Not sure where those words came from, but it sure has changed my life. For several years I couldn't see very well due to some problems with my eyes. Eventually after going to several doctors, a friend guided me to this wonderful specialist who didn't hesitate to operate on my eyes. After two surgeries and another procedure pending I can now see well enough to drive and to pick up a book and read again. It was a miracle for me.
During the period that my sight was so bad, my mind did a double take and just wouldn't shut up. So many thoughts kept roaming around in my head. Finally I sat down at the computer, pumped up the font size and started writing.
There was a time many years ago that a lawyer had told me I should write my life story. But being in my early thirties, I couldn't believe that it was time for a biography of my many faceted life, although I did know that I had been in some almost unbelievable situations. About 10 years later, I did sit down and try and write a few things. But I was doomed from the git go. Tears would come as I would write. Tears I had not shed for what seemed like centuries.
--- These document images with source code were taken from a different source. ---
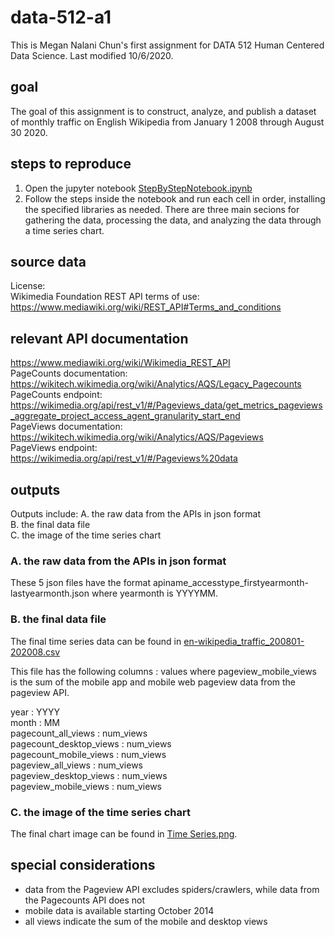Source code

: # data-512-a1
This is Megan Nalani Chun's first assignment for DATA 512 Human Centered Data Science. Last modified 10/6/2020.

## goal
The goal of this assignment is to construct, analyze, and publish a dataset of monthly traffic on English Wikipedia from January 1 2008 through August 30 2020.

## steps to reproduce 
1. Open the jupyter notebook [StepByStepNotebook.ipynb](https://github.com/NalaniKai/data-512/blob/main/data-512-a1/StepByStepNotebook.ipynb)
2. Follow the steps inside the notebook and run each cell in order, installing the specified libraries as needed. There are three main secions for gathering the data, processing the data, and analyzing the data through a time series chart. 

## source data
License:  
Wikimedia Foundation REST API terms of use: https://www.mediawiki.org/wiki/REST_API#Terms_and_conditions 

## relevant API documentation
https://www.mediawiki.org/wiki/Wikimedia_REST_API  
PageCounts documentation: https://wikitech.wikimedia.org/wiki/Analytics/AQS/Legacy_Pagecounts  
PageCounts endpoint: https://wikimedia.org/api/rest_v1/#/Pageviews_data/get_metrics_pageviews_aggregate_project_access_agent_granularity_start_end  
PageViews documentation: https://wikitech.wikimedia.org/wiki/Analytics/AQS/Pageviews  
PageViews endpoint: https://wikimedia.org/api/rest_v1/#/Pageviews%20data

## outputs
Outputs include: 
A. the raw data from the APIs in json format  
B. the final data file  
C. the image of the time series chart  

### A. the raw data from the APIs in json format   
These 5 json files have the format apiname_accesstype_firstyearmonth-lastyearmonth.json where yearmonth is YYYYMM.  

### B. the final data file
The final time series data can be found in [en-wikipedia_traffic_200801-202008.csv](https://github.com/NalaniKai/data-512/blob/main/data-512-a1/en-wikipedia_traffic_200801-202008.csv)  

This file has the following columns : values where pageview_mobile_views is the sum of the mobile app and mobile web pageview data from the pageview API.  
  
year : YYYY  
month : MM  
pagecount_all_views : num_views  
pagecount_desktop_views : num_views  
pagecount_mobile_views : num_views  
pageview_all_views : num_views  
pageview_desktop_views : num_views  
pageview_mobile_views : num_views  

### C. the image of the time series chart 
The final chart image can be found in [Time Series.png](https://github.com/NalaniKai/data-512/blob/main/data-512-a1/Time%20Series.png).

## special considerations
- data from the Pageview API excludes spiders/crawlers, while data from the Pagecounts API does not
- mobile data is available starting October 2014
- all views indicate the sum of the mobile and desktop views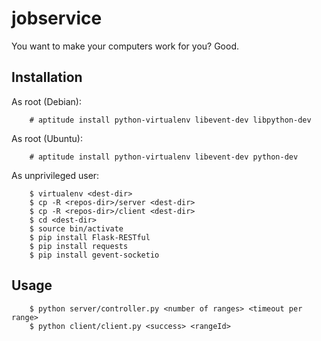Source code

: jobservice
==========

You want to make your computers work for you? Good. 

Installation
------------

As root (Debian):

        # aptitude install python-virtualenv libevent-dev libpython-dev

As root (Ubuntu):

        # aptitude install python-virtualenv libevent-dev python-dev

As unprivileged user:

        $ virtualenv <dest-dir>
        $ cp -R <repos-dir>/server <dest-dir>
        $ cp -R <repos-dir>/client <dest-dir>
        $ cd <dest-dir>
        $ source bin/activate
        $ pip install Flask-RESTful
        $ pip install requests
        $ pip install gevent-socketio

Usage
-----

        $ python server/controller.py <number of ranges> <timeout per range>
        $ python client/client.py <success> <rangeId>
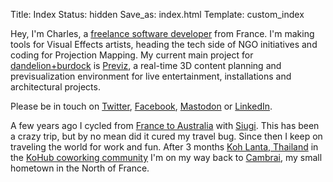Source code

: Title: Index
Status: hidden
Save_as: index.html
Template: custom_index

Hey, I'm Charles, a [freelance software developer](https://linkedin.com/in/charlesfleche) from France. I'm making tools for Visual Effects artists, heading the tech side of NGO initiatives and coding for Projection Mapping. My current main project for [dandelion+burdock](https://dandelion-burdock.com) is [Previz](https://previz.co), a real-time 3D content planning and previsualization environment for live entertainment, installations and architectural projects.

Please be in touch on [Twitter](https://twitter.com/charlesfleche), [Facebook](https://www.facebook.com/charlesfleche), [Mastodon](https://mamot.fr/@charlesfleche) or [LinkedIn](https://linkedin.com/in/charlesfleche).

A few years ago I cycled from [France to Australia](http://cambrai-cambrai.net) with [Siugi](http://siugi.com). This has been a crazy trip, but by no mean did it cured my travel bug. Since then I keep on traveling the world for work and fun. After 3 months [Koh Lanta, Thailand](http://www.openstreetmap.org/?mlat=7.5602&mlon=99.0586#map=12/7.5602/99.0586) in the [KoHub coworking community](http://kohub.org) I'm on my way back to [Cambrai](http://www.openstreetmap.org/#map=13/50.1733/3.2411), my small hometown in the North of France.
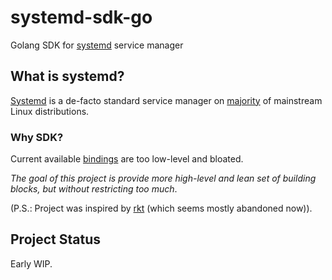 # systemd-sdk-go
Golang SDK for [systemd](https://www.freedesktop.org/wiki/Software/systemd/) service manager

## What is systemd?
[Systemd](https://www.freedesktop.org/wiki/Software/systemd/) is a de-facto standard service manager on [majority](https://en.wikipedia.org/wiki/Systemd#Adoption) of mainstream Linux distributions.

### Why SDK?
Current available [bindings](https://github.com/coreos/go-systemd) are too low-level and bloated.

*The goal of this project is provide more high-level and lean set of building blocks,
but without restricting too much*.


(P.S.: Project was inspired by [rkt](https://github.com/rkt/rkt/blob/master/Documentation/devel/architecture.md) (which seems mostly abandoned now)).

## Project Status
Early WIP.
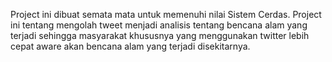Project ini dibuat semata mata untuk memenuhi nilai Sistem Cerdas. Project ini tentang mengolah tweet menjadi analisis tentang bencana alam yang terjadi sehingga masyarakat khususnya yang menggunakan twitter lebih cepat aware akan bencana alam yang terjadi disekitarnya.
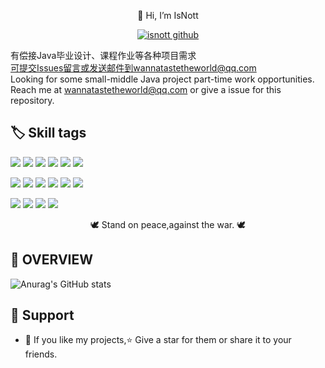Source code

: <p align=center>👋 Hi, I’m IsNott</p>
 <p align="center">
   <a href="https://vbr.nathanchung.dev/badge?page_id=isnott.isnott"> <img alt="isnott github" src="https://vbr.nathanchung.dev/badge?page_id=isnott.isnott"> </a>
 </p>

有偿接Java毕业设计、课程作业等各种项目需求<br>
可提交Issues留言或发送邮件到wannatastetheworld@qq.com<br>
Looking for some small-middle Java project part-time work opportunities.<br>
Reach me at wannatastetheworld@qq.com or give a issue for this repository.

<!-- -   💻 Junior Full Stack Developer
-   ☁ Current working on My simple minecraft server.
-   ☕ Base on Java Language
-   📬 Reach me at: isnott1028@outlook.com
-   🎮 Minecraft game fans.
-->

## 🏷️ Skill tags
![](https://img.shields.io/badge/Java-blue?logo=java)
![](https://img.shields.io/badge/Python-blue?logo=python)
![](https://img.shields.io/badge/Javascript-blue?logo=javascript)
![](https://img.shields.io/badge/Typescript-blue?logo=typescript)
![](https://img.shields.io/badge/Css-blue?logo=css3)
![](https://img.shields.io/badge/Html-blue?logo=html5)

![](https://img.shields.io/badge/Spring-blue?logo=spring)
![](https://img.shields.io/badge/SpringBoot-blue?logo=springboot)
![](https://img.shields.io/badge/SpringCloud-blue?logo=springcloud)
![](https://img.shields.io/badge/React.js-blue?logo=react)
![](https://img.shields.io/badge/Vue.js-blue?logo=vue.js)
![](https://img.shields.io/badge/Next.js-blue?logo=next.js)

![](https://img.shields.io/badge/PostgreSQL-blue?logo=postgreSQL)
![](https://img.shields.io/badge/Mysql-blue?logo=mysql)
![](https://img.shields.io/badge/Redis-blue?logo=redis)
![](https://img.shields.io/badge/linux-blue?logo=linux)

<p align="center">🕊 Stand on peace,against the war. 🕊 
</p>


## 🤖 OVERVIEW

![Anurag's GitHub stats](https://github-readme-stats.vercel.app/api?username=isnott&show_icons=true&theme=dracula)

## 🤝 Support
- 🧡 If you like my projects,⭐ Give a star for them or share it to your friends.
<!-- - 👨🏻‍💻 Cooperate some awesome project with me.
- 👨‍🚀 Contributions,🙋‍♂️ Issues, ➕ Create some features PR.
-->




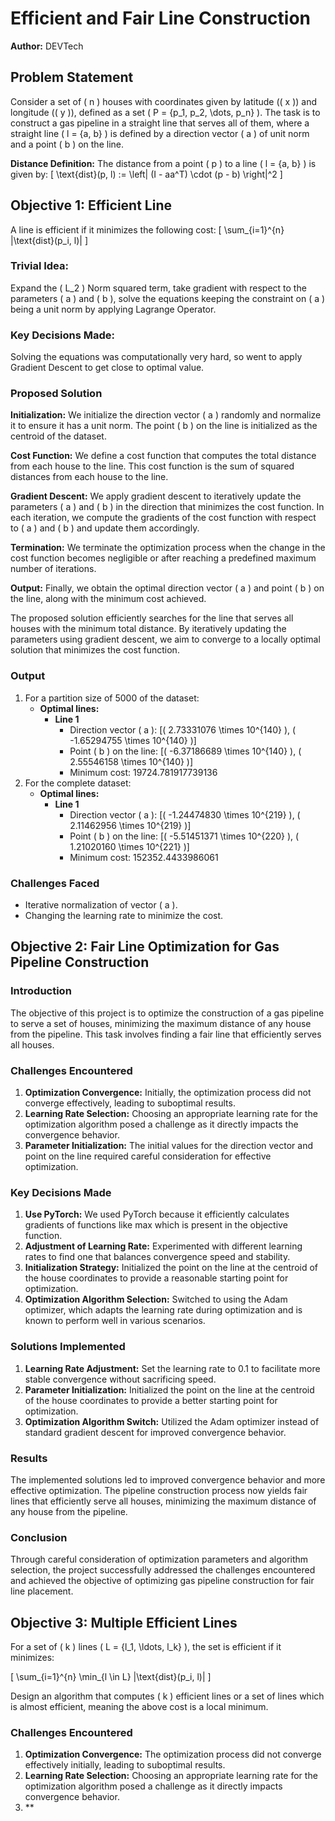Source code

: # Efficient and Fair Line Construction

**Author:** DEVTech

## Problem Statement

Consider a set of \( n \) houses with coordinates given by latitude (\( x \)) and longitude (\( y \)), defined as a set \( P = \{p_1, p_2, \dots, p_n\} \). The task is to construct a gas pipeline in a straight line that serves all of them, where a straight line \( l = \{a, b\} \) is defined by a direction vector \( a \) of unit norm and a point \( b \) on the line.

**Distance Definition:** The distance from a point \( p \) to a line \( l = \{a, b\} \) is given by:
\[ \text{dist}(p, l) := \left\| (I - aa^T) \cdot (p - b) \right\|^2 \]

## Objective 1: Efficient Line

A line is efficient if it minimizes the following cost:
\[ \sum_{i=1}^{n} \|\text{dist}(p_i, l)\| \]

### Trivial Idea:
Expand the \( L_2 \) Norm squared term, take gradient with respect to the parameters \( a \) and \( b \), solve the equations keeping the constraint on \( a \) being a unit norm by applying Lagrange Operator.

### Key Decisions Made:
Solving the equations was computationally very hard, so went to apply Gradient Descent to get close to optimal value.

### Proposed Solution

**Initialization:** We initialize the direction vector \( a \) randomly and normalize it to ensure it has a unit norm. The point \( b \) on the line is initialized as the centroid of the dataset.

**Cost Function:** We define a cost function that computes the total distance from each house to the line. This cost function is the sum of squared distances from each house to the line.

**Gradient Descent:** We apply gradient descent to iteratively update the parameters \( a \) and \( b \) in the direction that minimizes the cost function. In each iteration, we compute the gradients of the cost function with respect to \( a \) and \( b \) and update them accordingly.

**Termination:** We terminate the optimization process when the change in the cost function becomes negligible or after reaching a predefined maximum number of iterations.

**Output:** Finally, we obtain the optimal direction vector \( a \) and point \( b \) on the line, along with the minimum cost achieved.

The proposed solution efficiently searches for the line that serves all houses with the minimum total distance. By iteratively updating the parameters using gradient descent, we aim to converge to a locally optimal solution that minimizes the cost function.

### Output

1. For a partition size of 5000 of the dataset:
    - **Optimal lines:**
        - **Line 1**
            - Direction vector \( a \): [\( 2.73331076 \times 10^{140} \), \( -1.65294755 \times 10^{140} \)]
            - Point \( b \) on the line: [\( -6.37186689 \times 10^{140} \), \( 2.55546158 \times 10^{140} \)]
            - Minimum cost: 19724.781917739136
2. For the complete dataset:
    - **Optimal lines:**
        - **Line 1**
            - Direction vector \( a \): [\( -1.24474830 \times 10^{219} \), \( 2.11462956 \times 10^{219} \)]
            - Point \( b \) on the line: [\( -5.51451371 \times 10^{220} \), \( 1.21020160 \times 10^{221} \)]
            - Minimum cost: 152352.4433986061

### Challenges Faced

- Iterative normalization of vector \( a \).
- Changing the learning rate to minimize the cost.

## Objective 2: Fair Line Optimization for Gas Pipeline Construction

### Introduction

The objective of this project is to optimize the construction of a gas pipeline to serve a set of houses, minimizing the maximum distance of any house from the pipeline. This task involves finding a fair line that efficiently serves all houses.

### Challenges Encountered

1. **Optimization Convergence:** Initially, the optimization process did not converge effectively, leading to suboptimal results.
2. **Learning Rate Selection:** Choosing an appropriate learning rate for the optimization algorithm posed a challenge as it directly impacts the convergence behavior.
3. **Parameter Initialization:** The initial values for the direction vector and point on the line required careful consideration for effective optimization.

### Key Decisions Made

1. **Use PyTorch:** We used PyTorch because it efficiently calculates gradients of functions like max which is present in the objective function.
2. **Adjustment of Learning Rate:** Experimented with different learning rates to find one that balances convergence speed and stability.
3. **Initialization Strategy:** Initialized the point on the line at the centroid of the house coordinates to provide a reasonable starting point for optimization.
4. **Optimization Algorithm Selection:** Switched to using the Adam optimizer, which adapts the learning rate during optimization and is known to perform well in various scenarios.

### Solutions Implemented

1. **Learning Rate Adjustment:** Set the learning rate to 0.1 to facilitate more stable convergence without sacrificing speed.
2. **Parameter Initialization:** Initialized the point on the line at the centroid of the house coordinates to provide a better starting point for optimization.
3. **Optimization Algorithm Switch:** Utilized the Adam optimizer instead of standard gradient descent for improved convergence behavior.

### Results

The implemented solutions led to improved convergence behavior and more effective optimization. The pipeline construction process now yields fair lines that efficiently serve all houses, minimizing the maximum distance of any house from the pipeline.

### Conclusion

Through careful consideration of optimization parameters and algorithm selection, the project successfully addressed the challenges encountered and achieved the objective of optimizing gas pipeline construction for fair line placement.

## Objective 3: Multiple Efficient Lines

For a set of \( k \) lines \( L = \{l_1, \ldots, l_k\} \), the set is efficient if it minimizes:

\[ \sum_{i=1}^{n} \min_{l \in L} \|\text{dist}(p_i, l)\| \]

Design an algorithm that computes \( k \) efficient lines or a set of lines which is almost efficient, meaning the above cost is a local minimum.

### Challenges Encountered

1. **Optimization Convergence:** The optimization process did not converge effectively initially, leading to suboptimal results.
2. **Learning Rate Selection:** Choosing an appropriate learning rate for the optimization algorithm posed a challenge as it directly impacts convergence behavior.
3. **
Then the thought of how many people would be hurt if I shared some of those life experiences that made me who I am came bouncing into my brain. And I knew at that point, there was no way I could put those thoughts and happenings on paper.
After I became a Christian (or should I say Christian in training, although it has been years) my perspective changed on so many things. I learned to forgive and hopefully forget much of the horror I had been through. But recently they are haunting me again. I find that I can go years without thinking much about them, but they always slowly creep back into my brain when I least expect it.
So I did consider writing a biography again. But that thought didn't last long, because there are still many people who would be hurt if all the truths were published. Truth is a wonderful thing, but when it concerns dredging up years of past truths, is it worth it?
So I started blogging. I have grown to love writing. Those printable thoughts come to my head and I try and get them written down. I have been known to get up several times in the night to just type two sentences. Enough that I will remember the next day where my mind was going at the time. I now keep a small notebook in my car in case thoughts come freely when I am driving down the road, but by the time I am home again, they are gone. I am careful to pull off the road though, I sure wouldn't want to be responsible for any accidents.
I still have days when I am sad. Feel hurt again. But they are truly now far and between the good thoughts and feelings I have now that God has received me into his fold. Knowing God has changed my whole world.